(Data items)
+ + + +

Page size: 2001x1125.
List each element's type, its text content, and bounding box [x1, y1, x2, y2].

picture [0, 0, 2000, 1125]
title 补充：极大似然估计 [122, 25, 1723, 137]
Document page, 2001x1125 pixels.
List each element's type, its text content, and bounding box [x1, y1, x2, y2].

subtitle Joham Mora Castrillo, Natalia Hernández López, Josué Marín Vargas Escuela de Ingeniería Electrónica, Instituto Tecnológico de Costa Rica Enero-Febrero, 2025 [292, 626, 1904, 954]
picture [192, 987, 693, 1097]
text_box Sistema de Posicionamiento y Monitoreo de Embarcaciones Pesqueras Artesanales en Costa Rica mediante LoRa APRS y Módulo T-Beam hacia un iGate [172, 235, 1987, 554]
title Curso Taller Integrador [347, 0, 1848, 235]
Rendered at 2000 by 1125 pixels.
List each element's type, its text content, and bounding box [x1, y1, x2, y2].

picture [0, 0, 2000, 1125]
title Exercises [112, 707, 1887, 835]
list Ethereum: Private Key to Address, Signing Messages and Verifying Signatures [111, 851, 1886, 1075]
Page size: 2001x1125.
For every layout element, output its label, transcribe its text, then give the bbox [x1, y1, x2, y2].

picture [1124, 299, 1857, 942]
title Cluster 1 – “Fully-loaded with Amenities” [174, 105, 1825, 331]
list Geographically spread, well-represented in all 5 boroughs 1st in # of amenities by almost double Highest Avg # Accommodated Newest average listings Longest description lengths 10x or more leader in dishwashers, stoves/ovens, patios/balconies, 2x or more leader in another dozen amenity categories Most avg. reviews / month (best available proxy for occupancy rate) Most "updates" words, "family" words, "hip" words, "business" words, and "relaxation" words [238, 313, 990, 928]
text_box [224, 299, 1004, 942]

+ + + +

A word-for-word copy of the data above is the goal, so set it all down again.

WRITTEN RESPONSE:
Page size: 2001x1125.
List each element's type, its text content, and bounding box [x1, y1, x2, y2].

picture [0, 0, 2000, 1125]
title 补充：极大似然估计 [122, 25, 1723, 137]
Document page, 2001x1125 pixels.
List each element's type, its text content, and bounding box [x1, y1, x2, y2].

subtitle Joham Mora Castrillo, Natalia Hernández López, Josué Marín Vargas Escuela de Ingeniería Electrónica, Instituto Tecnológico de Costa Rica Enero-Febrero, 2025 [292, 626, 1904, 954]
picture [192, 987, 693, 1097]
text_box Sistema de Posicionamiento y Monitoreo de Embarcaciones Pesqueras Artesanales en Costa Rica mediante LoRa APRS y Módulo T-Beam hacia un iGate [172, 235, 1987, 554]
title Curso Taller Integrador [347, 0, 1848, 235]
Rendered at 2000 by 1125 pixels.
List each element's type, its text content, and bounding box [x1, y1, x2, y2].

picture [0, 0, 2000, 1125]
title Exercises [112, 707, 1887, 835]
list Ethereum: Private Key to Address, Signing Messages and Verifying Signatures [111, 851, 1886, 1075]
Page size: 2001x1125.
For every layout element, output its label, transcribe its text, then give the bbox [x1, y1, x2, y2].

picture [1124, 299, 1857, 942]
title Cluster 1 – “Fully-loaded with Amenities” [174, 105, 1825, 331]
list Geographically spread, well-represented in all 5 boroughs 1st in # of amenities by almost double Highest Avg # Accommodated Newest average listings Longest description lengths 10x or more leader in dishwashers, stoves/ovens, patios/balconies, 2x or more leader in another dozen amenity categories Most avg. reviews / month (best available proxy for occupancy rate) Most "updates" words, "family" words, "hip" words, "business" words, and "relaxation" words [238, 313, 990, 928]
text_box [224, 299, 1004, 942]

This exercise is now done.